• **Passage for review**
....................

Starting With New Families

As a therapist, there is always some eagerness, anxiousness, and curiosity when beginning a new relationship with an enrolling family.  One cant help but wonder, What will they be like, what has their experience really created for them, and how much resentment, sadness, guilt, and hurt do they feel?  Though the documents have been read and the case reviewed many times, the thoughts and feelings of what the family is really like comes rushing forward.  The experience has been that the cliché of not judging a book by its cover is profoundly true.

This experience creates an immediate sense of empathy for the student and the family.  Instantly, the thought of the emotional and physical difficulties incurred by the entire family becomes paramount and the passion to connect with them creates a sense of excitement.  The first meeting gives way to the experience of the past and the culmination of emotions leading up to and surrounding where they are in that moment.  That moment becomes filled with an expression of the pain, strife, difficulty, dysfunction, turmoil, worry, and heartache which has consumed so much of their lives and existence.  Being the therapist, especially in those moments, is tremendously humbling and thus rewarding for the pure fact that individuals are becoming vulnerable and taking the opportunity to share and open up emotionally someone who will authentically listen.

As the relationship develops, the new families receive input and coaching on how to best connect with their student as well as each other.  These new families usually listen intently to the direction of the therapist and try to implement new techniques of communication to evoke some genuine emotional change.  Quickly, familiarity and trust begin to develop and relational investment increases at an incredible rate.  Like all healthy relationships, the New family becomes a Known family and intense guidance, accountability, and work begin to take hold.

Starting with new families is an inevitable experience which always provides opportunity for new relationships.  This is an exciting time and requires an tremendous amount of sensitivity and understanding for what the family has gone through as well as a desire to authentically attune with their hurt, hopes, and goals.

....................

• **Actions to take**
1 – For the passage on new families, state whether each statement below agrees with it, answering yes or no and quoting the deciding words. (a) The case is reviewed many times before the therapist meets the family. (b) New families usually disregard the therapist's direction. (c) Starting with new families is described as a rare experience.
2 – Return the portion of the passage on new families starting at "As the relationship" and ending at "to take hold.". Reproduce it word for word.

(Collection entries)
....................

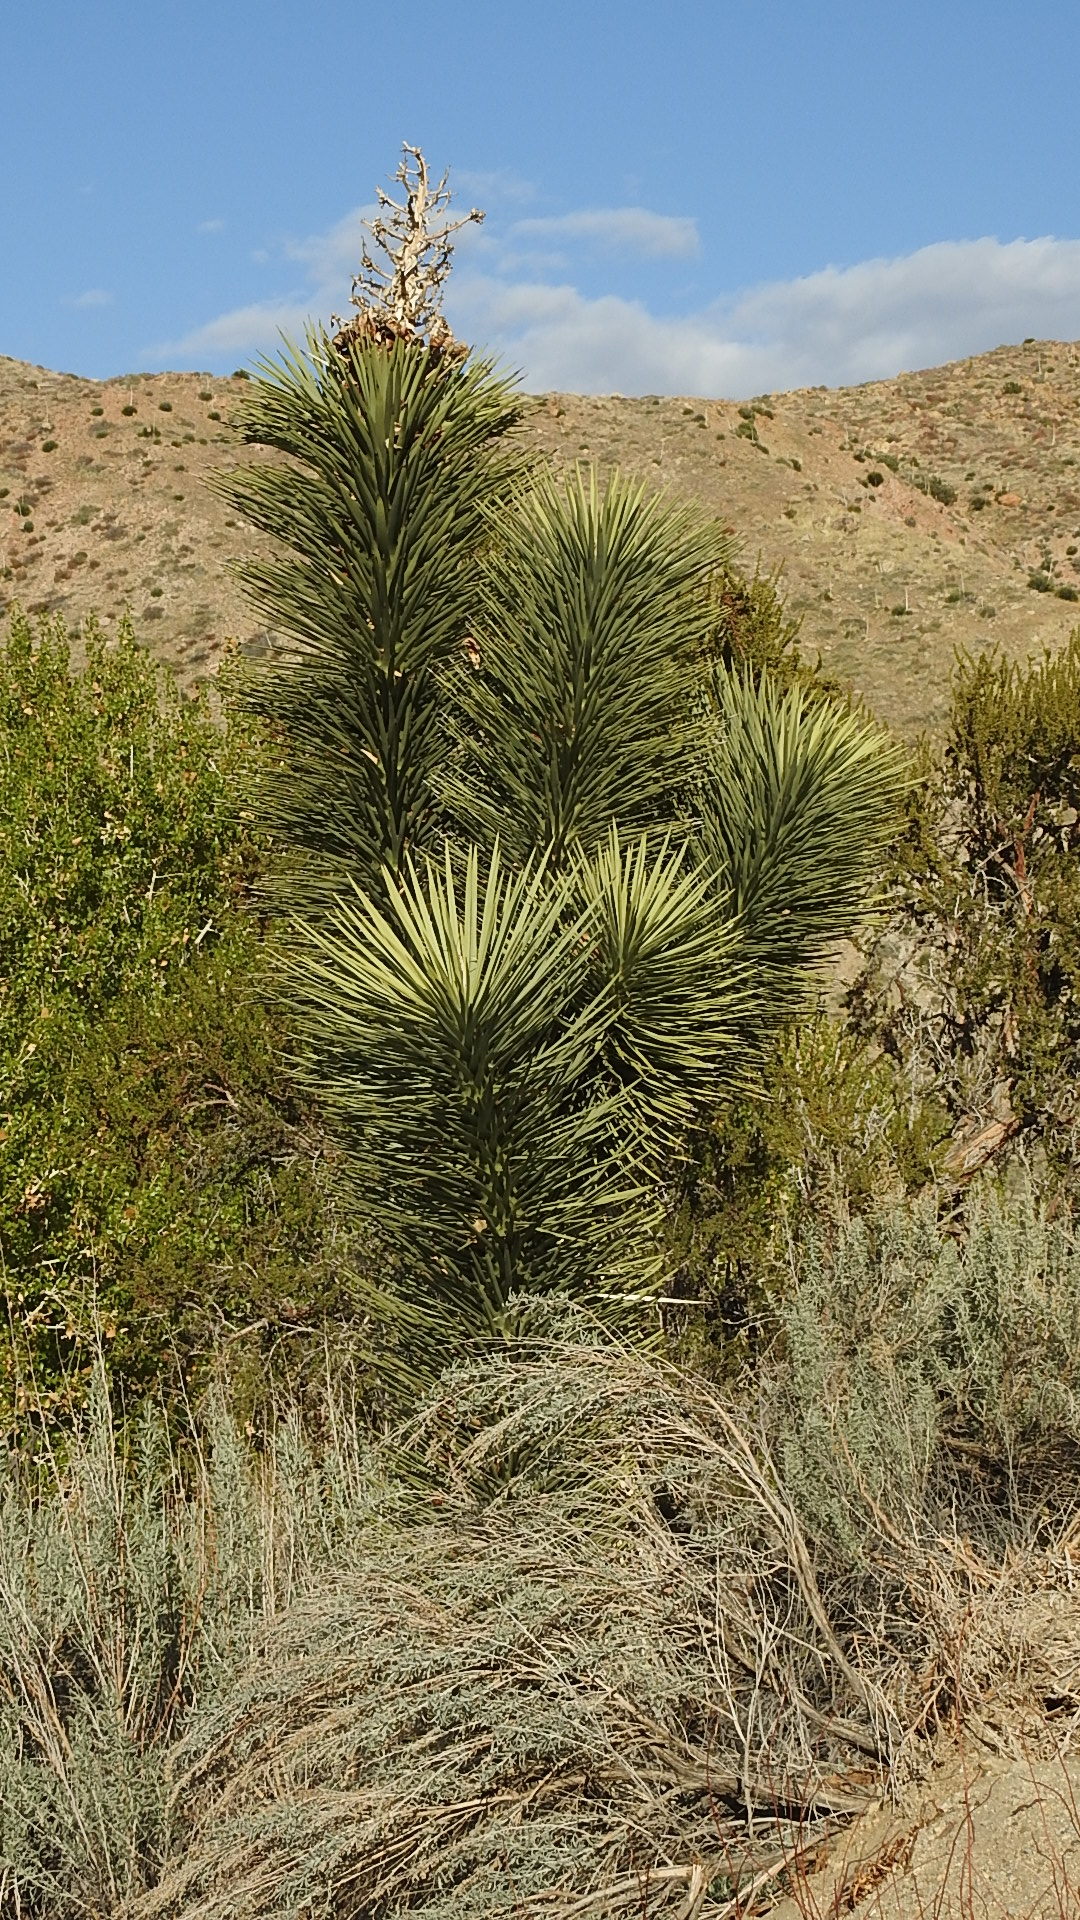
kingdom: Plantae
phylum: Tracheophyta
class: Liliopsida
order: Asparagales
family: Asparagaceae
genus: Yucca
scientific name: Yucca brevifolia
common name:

....................

• **Outputs in order**
1 –
(a) Yes: "Though the documents have been read and the case reviewed many times"
(b) No: "These new families usually listen intently to the direction of the therapist"
(c) No: "Starting with new families is an inevitable experience"

2 –
As the relationship develops, the new families receive input and coaching on how to best connect with their student as well as each other.  These new families usually listen intently to the direction of the therapist and try to implement new techniques of communication to evoke some genuine emotional change.  Quickly, familiarity and trust begin to develop and relational investment increases at an incredible rate.  Like all healthy relationships, the New family becomes a Known family and intense guidance, accountability, and work begin to take hold.